The central dilemma in the bill is deliberate: Congress grants DoD flexibility and sizeable dollars to respond to evolving threats while simultaneously imposing detailed procedural constraints, sourcing mandates, and program bans that prioritize domestic industry, protect specific policy positions, and increase congressional control; the result is a funding package that both empowers and limits DoD—forcing tradeoffs between speed, cost, industrial base policy, and political directives with no simple reconciliation.

The Act balances large discretionary fiscal authority with a dense web of constraints.

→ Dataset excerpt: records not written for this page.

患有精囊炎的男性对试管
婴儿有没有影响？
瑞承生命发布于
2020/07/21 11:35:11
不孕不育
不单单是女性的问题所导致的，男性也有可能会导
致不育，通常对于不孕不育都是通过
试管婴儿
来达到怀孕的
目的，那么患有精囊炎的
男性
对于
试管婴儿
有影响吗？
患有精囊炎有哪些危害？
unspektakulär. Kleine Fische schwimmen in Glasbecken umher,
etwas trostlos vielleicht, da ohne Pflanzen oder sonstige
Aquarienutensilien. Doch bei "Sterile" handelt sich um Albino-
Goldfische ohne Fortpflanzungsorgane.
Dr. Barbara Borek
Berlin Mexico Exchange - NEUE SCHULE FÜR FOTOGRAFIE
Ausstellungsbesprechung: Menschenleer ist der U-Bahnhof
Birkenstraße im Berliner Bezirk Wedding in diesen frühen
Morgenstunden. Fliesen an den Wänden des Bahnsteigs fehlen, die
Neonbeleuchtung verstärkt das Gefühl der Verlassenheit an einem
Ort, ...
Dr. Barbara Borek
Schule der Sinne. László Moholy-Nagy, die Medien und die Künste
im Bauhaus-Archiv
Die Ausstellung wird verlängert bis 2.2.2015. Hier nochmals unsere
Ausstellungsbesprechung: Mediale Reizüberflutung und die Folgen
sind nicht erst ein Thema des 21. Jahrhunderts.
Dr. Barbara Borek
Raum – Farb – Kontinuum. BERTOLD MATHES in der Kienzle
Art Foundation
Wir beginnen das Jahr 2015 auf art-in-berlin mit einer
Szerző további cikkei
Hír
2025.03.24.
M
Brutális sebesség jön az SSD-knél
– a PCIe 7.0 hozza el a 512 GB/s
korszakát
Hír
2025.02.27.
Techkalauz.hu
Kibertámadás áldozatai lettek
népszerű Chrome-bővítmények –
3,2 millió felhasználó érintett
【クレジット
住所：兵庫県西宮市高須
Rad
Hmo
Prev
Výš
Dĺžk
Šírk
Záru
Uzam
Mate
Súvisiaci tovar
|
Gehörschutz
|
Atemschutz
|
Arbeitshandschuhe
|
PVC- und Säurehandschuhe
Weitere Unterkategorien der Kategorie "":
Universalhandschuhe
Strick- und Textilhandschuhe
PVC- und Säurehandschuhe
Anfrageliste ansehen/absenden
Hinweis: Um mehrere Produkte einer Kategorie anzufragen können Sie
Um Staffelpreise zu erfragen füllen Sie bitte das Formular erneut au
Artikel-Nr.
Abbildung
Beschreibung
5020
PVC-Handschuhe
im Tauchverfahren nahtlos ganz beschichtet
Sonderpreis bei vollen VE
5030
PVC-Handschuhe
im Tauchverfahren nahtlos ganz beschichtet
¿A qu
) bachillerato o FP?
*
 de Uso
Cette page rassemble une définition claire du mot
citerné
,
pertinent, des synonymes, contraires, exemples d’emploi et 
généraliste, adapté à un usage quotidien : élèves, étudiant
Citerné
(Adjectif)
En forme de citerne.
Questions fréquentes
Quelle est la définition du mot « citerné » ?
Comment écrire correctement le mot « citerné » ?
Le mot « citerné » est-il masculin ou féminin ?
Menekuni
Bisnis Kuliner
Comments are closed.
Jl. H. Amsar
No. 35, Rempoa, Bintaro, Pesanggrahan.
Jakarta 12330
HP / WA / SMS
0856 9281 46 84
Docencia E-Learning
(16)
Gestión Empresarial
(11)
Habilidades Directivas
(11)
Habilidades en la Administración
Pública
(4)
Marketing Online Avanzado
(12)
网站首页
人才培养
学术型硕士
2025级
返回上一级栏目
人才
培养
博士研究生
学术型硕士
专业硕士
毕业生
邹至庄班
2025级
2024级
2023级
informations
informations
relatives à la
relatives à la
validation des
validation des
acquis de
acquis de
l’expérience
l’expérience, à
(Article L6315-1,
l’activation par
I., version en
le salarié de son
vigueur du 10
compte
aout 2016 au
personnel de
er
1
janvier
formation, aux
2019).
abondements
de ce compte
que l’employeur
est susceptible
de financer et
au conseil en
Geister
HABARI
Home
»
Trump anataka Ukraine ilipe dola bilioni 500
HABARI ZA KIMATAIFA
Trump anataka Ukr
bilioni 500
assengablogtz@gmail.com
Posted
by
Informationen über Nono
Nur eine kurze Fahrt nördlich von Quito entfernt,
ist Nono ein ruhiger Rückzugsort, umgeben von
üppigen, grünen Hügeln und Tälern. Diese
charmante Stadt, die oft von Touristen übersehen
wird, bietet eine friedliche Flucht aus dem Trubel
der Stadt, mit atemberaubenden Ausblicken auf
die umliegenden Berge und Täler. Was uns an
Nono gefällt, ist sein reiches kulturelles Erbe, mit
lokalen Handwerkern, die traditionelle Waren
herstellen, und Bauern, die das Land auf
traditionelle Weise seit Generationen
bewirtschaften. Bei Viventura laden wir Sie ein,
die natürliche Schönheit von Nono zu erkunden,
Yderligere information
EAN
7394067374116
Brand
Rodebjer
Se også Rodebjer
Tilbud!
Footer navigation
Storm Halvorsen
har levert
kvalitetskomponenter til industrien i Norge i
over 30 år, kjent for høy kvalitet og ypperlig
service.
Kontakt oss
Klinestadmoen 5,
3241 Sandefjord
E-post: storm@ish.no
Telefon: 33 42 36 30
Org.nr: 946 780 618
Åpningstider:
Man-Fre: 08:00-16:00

On one hand, it provides DoD significant near‑term flex (transfer authority, contingency funds, classified set‑asides, and rapid acquisition authorities tied to section 3601) intended to let the Department respond to urgent needs.

On the other hand, tighter domestic‑sourcing rules, detailed restrictions on multiyear contracting and procurement, and a long list of prohibited recipients and banned activities restrict DoD’s sourcing options and add compliance checkpoints. Those competing design choices will complicate program planning: primes must rework supply chains, acquisition teams must factor notification windows into award timing, and the services must weigh higher procurement costs against the policy goal of domestic industrial support.

Implementation challenges are concrete. Many appropriations are accompanied by 15‑day or 30‑day congressional notice requirements for obligations or transfers; those windows can slow time‑sensitive buys.

Domestic content mandates will likely raise prices or create bottlenecks where capable U.S. suppliers are limited (especially for specialized components). The CHIPS allocation language creates an unusually tight timetable for distributing the CHIPS Defense Fund and links allocations to explanatory tables; that produces a governance obligation at the secretary level and raises interagency coordination burdens.

Finally, several programmatic bans and policy riders (on medical care, diversity offices, vaccine mandates, and specific organizations) create legal and personnel risk that the Department will need to manage administratively and potentially in litigation.